As to the question of the unripeness or over-ripeness of fruit, the following remarks by Dr. F. W. Pavy, an acknowledged authority on all that relates to food, are worth recording : - "Fruit forms an agreeable and refreshing "kind of food, and, eaten in moderate quantity, exerts a "favourable influence as an article of diet. It is chiefly of "service for the carbo-hydrates, vegetable acids, and alkaline "salts it contains. It enjoys, too, in a high degree, the "power of counteracting the unhealthy state found to be "induced by too close a restriction to dried and salted pro-"visions. Whilst advantageous when consumed in moderate "quantity, fruit, on the other hand, proves injurious if eaten "in excess. Of a highly succulent nature, and containing "free acids and principles liable to undergo change, it is "apt, when ingested out of due proportion to other food, to "act as a disturbing element, and excite derangement of the "alimentary canal. This is particularly likely to occur if "eaten either in the unripe or over-ripe state; in the "former case, from the quantity of acid present; in the "latter, from its strong tendency to ferment and decompose "within the digestive tract. The prevalence of stomach and "bowel disorders, noticeable during the height of the fruit "season, affords proof of the inconveniences that the too "free use of fruit may give rise to."
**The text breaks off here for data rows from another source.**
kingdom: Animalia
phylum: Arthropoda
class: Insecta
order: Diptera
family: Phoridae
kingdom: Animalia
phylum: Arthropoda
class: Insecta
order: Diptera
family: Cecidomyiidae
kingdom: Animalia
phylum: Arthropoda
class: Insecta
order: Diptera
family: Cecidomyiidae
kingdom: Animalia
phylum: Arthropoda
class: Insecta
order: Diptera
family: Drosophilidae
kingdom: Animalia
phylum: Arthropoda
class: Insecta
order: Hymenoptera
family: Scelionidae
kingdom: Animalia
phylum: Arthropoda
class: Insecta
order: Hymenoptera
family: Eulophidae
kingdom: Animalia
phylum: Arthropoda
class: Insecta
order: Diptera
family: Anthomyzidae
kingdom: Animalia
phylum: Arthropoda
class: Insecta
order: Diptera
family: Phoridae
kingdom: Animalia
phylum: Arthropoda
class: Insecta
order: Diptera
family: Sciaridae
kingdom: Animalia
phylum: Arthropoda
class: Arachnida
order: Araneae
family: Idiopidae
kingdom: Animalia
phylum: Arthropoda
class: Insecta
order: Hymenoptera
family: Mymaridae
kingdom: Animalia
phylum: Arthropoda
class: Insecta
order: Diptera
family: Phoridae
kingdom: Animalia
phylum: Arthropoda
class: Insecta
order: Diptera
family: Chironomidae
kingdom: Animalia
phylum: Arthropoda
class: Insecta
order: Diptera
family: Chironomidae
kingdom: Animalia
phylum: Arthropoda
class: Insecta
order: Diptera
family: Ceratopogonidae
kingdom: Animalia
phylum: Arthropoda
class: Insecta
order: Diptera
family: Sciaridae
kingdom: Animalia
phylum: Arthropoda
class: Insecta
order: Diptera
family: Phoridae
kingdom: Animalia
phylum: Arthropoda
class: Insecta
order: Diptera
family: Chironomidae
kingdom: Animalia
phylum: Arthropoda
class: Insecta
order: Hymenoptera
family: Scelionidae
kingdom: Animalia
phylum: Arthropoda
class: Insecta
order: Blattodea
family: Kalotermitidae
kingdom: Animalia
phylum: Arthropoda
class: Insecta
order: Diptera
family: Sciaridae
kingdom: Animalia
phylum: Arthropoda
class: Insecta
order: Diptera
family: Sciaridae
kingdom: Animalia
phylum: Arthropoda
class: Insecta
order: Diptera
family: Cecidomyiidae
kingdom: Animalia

The different forms of fruit, and also of vegetables, owe their great value to the fact that they possess powerful anti-scorbutic properties. It will be best and simplest to define the word "anti-scorbutic" as "good against the scurvy." This latter disease is notably dependent on a want of fresh fruit and vegetables in the dietary, and consequently is more often observed amongst sailors; and though accessory conditions, such as great privations, bad provisions, or unhealthy surroundings, may predispose to it, yet that which essentially produces it is the deficiency of the former articles from the food. At the present time it is not nearly so frequently seen, since, according to the mercantile marine regulations, subject to legislative enactments passed in 1867, in lieu of vegetables, one ounce of lime juice, sweetened with the same quantity of sugar, must be served out to each man daily.
In scurvy there is some great change effected in the blood, and it is as well to refer briefly to the characters possessed by the latter. The blood as it exists in the body is a red alkaline fluid, having a saltish taste and possessing quite a noticeable odour. It consists of minute bodies, the corpuscles, immersed in a liquid, the liquor sanguinis. Salts also enter into its composition, and include the chlorides of potash and soda; the phosphates of lime, magnesia, and soda; the sulphate of potash, and free soda Of these the salts of soda predominate, and the chloride - that is, common salt - is usually in excess of all the others. The uses of these salts in the blood are to supply the different tissues with the salts they respectively require, to take part in maintaining the proper specific gravity and alkaline character of the blood, and to prevent any changes going on within it.